▶ Dataset excerpts:
-- start --

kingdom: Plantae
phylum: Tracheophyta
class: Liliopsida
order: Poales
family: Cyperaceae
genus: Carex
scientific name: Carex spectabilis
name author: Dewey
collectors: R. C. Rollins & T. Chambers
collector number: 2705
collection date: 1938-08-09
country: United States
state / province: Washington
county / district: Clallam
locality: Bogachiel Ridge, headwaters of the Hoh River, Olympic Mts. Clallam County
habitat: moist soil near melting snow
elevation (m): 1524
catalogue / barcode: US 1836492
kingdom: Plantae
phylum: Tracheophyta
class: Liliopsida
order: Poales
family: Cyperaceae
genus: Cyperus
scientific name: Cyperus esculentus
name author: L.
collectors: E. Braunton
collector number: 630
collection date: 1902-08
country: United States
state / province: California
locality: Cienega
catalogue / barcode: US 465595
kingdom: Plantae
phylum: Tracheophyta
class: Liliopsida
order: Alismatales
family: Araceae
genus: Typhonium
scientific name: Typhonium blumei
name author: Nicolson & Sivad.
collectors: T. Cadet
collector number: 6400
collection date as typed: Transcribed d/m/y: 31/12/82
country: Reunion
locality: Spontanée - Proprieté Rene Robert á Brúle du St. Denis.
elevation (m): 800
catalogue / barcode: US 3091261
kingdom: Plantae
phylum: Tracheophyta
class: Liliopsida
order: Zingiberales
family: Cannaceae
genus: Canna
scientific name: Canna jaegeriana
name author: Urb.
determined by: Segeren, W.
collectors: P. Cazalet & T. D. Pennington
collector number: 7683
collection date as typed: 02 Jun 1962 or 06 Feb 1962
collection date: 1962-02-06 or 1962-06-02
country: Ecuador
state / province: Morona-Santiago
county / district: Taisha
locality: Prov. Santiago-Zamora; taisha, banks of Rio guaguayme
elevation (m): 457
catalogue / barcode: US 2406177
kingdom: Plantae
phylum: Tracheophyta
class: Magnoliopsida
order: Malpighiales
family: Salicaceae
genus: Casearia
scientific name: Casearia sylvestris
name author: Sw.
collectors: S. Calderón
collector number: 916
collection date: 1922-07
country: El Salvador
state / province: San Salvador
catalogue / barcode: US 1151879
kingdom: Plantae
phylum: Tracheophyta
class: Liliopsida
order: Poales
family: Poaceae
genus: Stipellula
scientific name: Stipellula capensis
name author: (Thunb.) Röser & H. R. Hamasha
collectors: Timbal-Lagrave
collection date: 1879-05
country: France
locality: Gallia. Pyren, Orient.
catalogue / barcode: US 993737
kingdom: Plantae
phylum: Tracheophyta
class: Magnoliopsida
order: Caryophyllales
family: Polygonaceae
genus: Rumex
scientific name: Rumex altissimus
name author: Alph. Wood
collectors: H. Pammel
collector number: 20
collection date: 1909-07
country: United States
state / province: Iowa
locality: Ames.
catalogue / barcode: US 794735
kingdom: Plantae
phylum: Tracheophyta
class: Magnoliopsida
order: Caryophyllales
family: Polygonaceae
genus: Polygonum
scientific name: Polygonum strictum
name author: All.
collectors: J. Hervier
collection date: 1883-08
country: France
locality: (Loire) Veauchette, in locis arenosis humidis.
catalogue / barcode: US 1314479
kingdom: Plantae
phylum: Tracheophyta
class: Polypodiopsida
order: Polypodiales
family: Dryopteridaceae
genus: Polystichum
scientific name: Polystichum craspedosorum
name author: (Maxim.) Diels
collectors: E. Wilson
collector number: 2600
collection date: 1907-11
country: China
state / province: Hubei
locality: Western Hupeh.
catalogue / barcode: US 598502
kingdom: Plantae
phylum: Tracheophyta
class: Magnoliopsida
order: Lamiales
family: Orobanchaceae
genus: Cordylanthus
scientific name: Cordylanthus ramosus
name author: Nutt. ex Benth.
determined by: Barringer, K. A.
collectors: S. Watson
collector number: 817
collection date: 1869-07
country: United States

-- end --

Rewrite the lines above as a Markdown table with two columns, Number and Record line. Give each line its own numbered row and leave out any blank lines.

| Number | Record line |
|---|---|
| 1 | kingdom: Plantae |
| 2 | phylum: Tracheophyta |
| 3 | class: Liliopsida |
| 4 | order: Poales |
| 5 | family: Cyperaceae |
| 6 | genus: Carex |
| 7 | scientific name: Carex spectabilis |
| 8 | name author: Dewey |
| 9 | collectors: R. C. Rollins & T. Chambers |
| 10 | collector number: 2705 |
| 11 | collection date: 1938-08-09 |
| 12 | country: United States |
| 13 | state / province: Washington |
| 14 | county / district: Clallam |
| 15 | locality: Bogachiel Ridge, headwaters of the Hoh River, Olympic Mts. Clallam County |
| 16 | habitat: moist soil near melting snow |
| 17 | elevation (m): 1524 |
| 18 | catalogue / barcode: US 1836492 |
| 19 | kingdom: Plantae |
| 20 | phylum: Tracheophyta |
| 21 | class: Liliopsida |
| 22 | order: Poales |
| 23 | family: Cyperaceae |
| 24 | genus: Cyperus |
| 25 | scientific name: Cyperus esculentus |
| 26 | name author: L. |
| 27 | collectors: E. Braunton |
| 28 | collector number: 630 |
| 29 | collection date: 1902-08 |
| 30 | country: United States |
| 31 | state / province: California |
| 32 | locality: Cienega |
| 33 | catalogue / barcode: US 465595 |
| 34 | kingdom: Plantae |
| 35 | phylum: Tracheophyta |
| 36 | class: Liliopsida |
| 37 | order: Alismatales |
| 38 | family: Araceae |
| 39 | genus: Typhonium |
| 40 | scientific name: Typhonium blumei |
| 41 | name author: Nicolson & Sivad. |
| 42 | collectors: T. Cadet |
| 43 | collector number: 6400 |
| 44 | collection date as typed: Transcribed d/m/y: 31/12/82 |
| 45 | country: Reunion |
| 46 | locality: Spontanée - Proprieté Rene Robert á Brúle du St. Denis. |
| 47 | elevation (m): 800 |
| 48 | catalogue / barcode: US 3091261 |
| 49 | kingdom: Plantae |
| 50 | phylum: Tracheophyta |
| 51 | class: Liliopsida |
| 52 | order: Zingiberales |
| 53 | family: Cannaceae |
| 54 | genus: Canna |
| 55 | scientific name: Canna jaegeriana |
| 56 | name author: Urb. |
| 57 | determined by: Segeren, W. |
| 58 | collectors: P. Cazalet & T. D. Pennington |
| 59 | collector number: 7683 |
| 60 | collection date as typed: 02 Jun 1962 or 06 Feb 1962 |
| 61 | collection date: 1962-02-06 or 1962-06-02 |
| 62 | country: Ecuador |
| 63 | state / province: Morona-Santiago |
| 64 | county / district: Taisha |
| 65 | locality: Prov. Santiago-Zamora; taisha, banks of Rio guaguayme |
| 66 | elevation (m): 457 |
| 67 | catalogue / barcode: US 2406177 |
| 68 | kingdom: Plantae |
| 69 | phylum: Tracheophyta |
| 70 | class: Magnoliopsida |
| 71 | order: Malpighiales |
| 72 | family: Salicaceae |
| 73 | genus: Casearia |
| 74 | scientific name: Casearia sylvestris |
| 75 | name author: Sw. |
| 76 | collectors: S. Calderón |
| 77 | collector number: 916 |
| 78 | collection date: 1922-07 |
| 79 | country: El Salvador |
| 80 | state / province: San Salvador |
| 81 | catalogue / barcode: US 1151879 |
| 82 | kingdom: Plantae |
| 83 | phylum: Tracheophyta |
| 84 | class: Liliopsida |
| 85 | order: Poales |
| 86 | family: Poaceae |
| 87 | genus: Stipellula |
| 88 | scientific name: Stipellula capensis |
| 89 | name author: (Thunb.) Röser & H. R. Hamasha |
| 90 | collectors: Timbal-Lagrave |
| 91 | collection date: 1879-05 |
| 92 | country: France |
| 93 | locality: Gallia. Pyren, Orient. |
| 94 | catalogue / barcode: US 993737 |
| 95 | kingdom: Plantae |
| 96 | phylum: Tracheophyta |
| 97 | class: Magnoliopsida |
| 98 | order: Caryophyllales |
| 99 | family: Polygonaceae |
| 100 | genus: Rumex |
| 101 | scientific name: Rumex altissimus |
| 102 | name author: Alph. Wood |
| 103 | collectors: H. Pammel |
| 104 | collector number: 20 |
| 105 | collection date: 1909-07 |
| 106 | country: United States |
| 107 | state / province: Iowa |
| 108 | locality: Ames. |
| 109 | catalogue / barcode: US 794735 |
| 110 | kingdom: Plantae |
| 111 | phylum: Tracheophyta |
| 112 | class: Magnoliopsida |
| 113 | order: Caryophyllales |
| 114 | family: Polygonaceae |
| 115 | genus: Polygonum |
| 116 | scientific name: Polygonum strictum |
| 117 | name author: All. |
| 118 | collectors: J. Hervier |
| 119 | collection date: 1883-08 |
| 120 | country: France |
| 121 | locality: (Loire) Veauchette, in locis arenosis humidis. |
| 122 | catalogue / barcode: US 1314479 |
| 123 | kingdom: Plantae |
| 124 | phylum: Tracheophyta |
| 125 | class: Polypodiopsida |
| 126 | order: Polypodiales |
| 127 | family: Dryopteridaceae |
| 128 | genus: Polystichum |
| 129 | scientific name: Polystichum craspedosorum |
| 130 | name author: (Maxim.) Diels |
| 131 | collectors: E. Wilson |
| 132 | collector number: 2600 |
| 133 | collection date: 1907-11 |
| 134 | country: China |
| 135 | state / province: Hubei |
| 136 | locality: Western Hupeh. |
| 137 | catalogue / barcode: US 598502 |
| 138 | kingdom: Plantae |
| 139 | phylum: Tracheophyta |
| 140 | class: Magnoliopsida |
| 141 | order: Lamiales |
| 142 | family: Orobanchaceae |
| 143 | genus: Cordylanthus |
| 144 | scientific name: Cordylanthus ramosus |
| 145 | name author: Nutt. ex Benth. |
| 146 | determined by: Barringer, K. A. |
| 147 | collectors: S. Watson |
| 148 | collector number: 817 |
| 149 | collection date: 1869-07 |
| 150 | country: United States |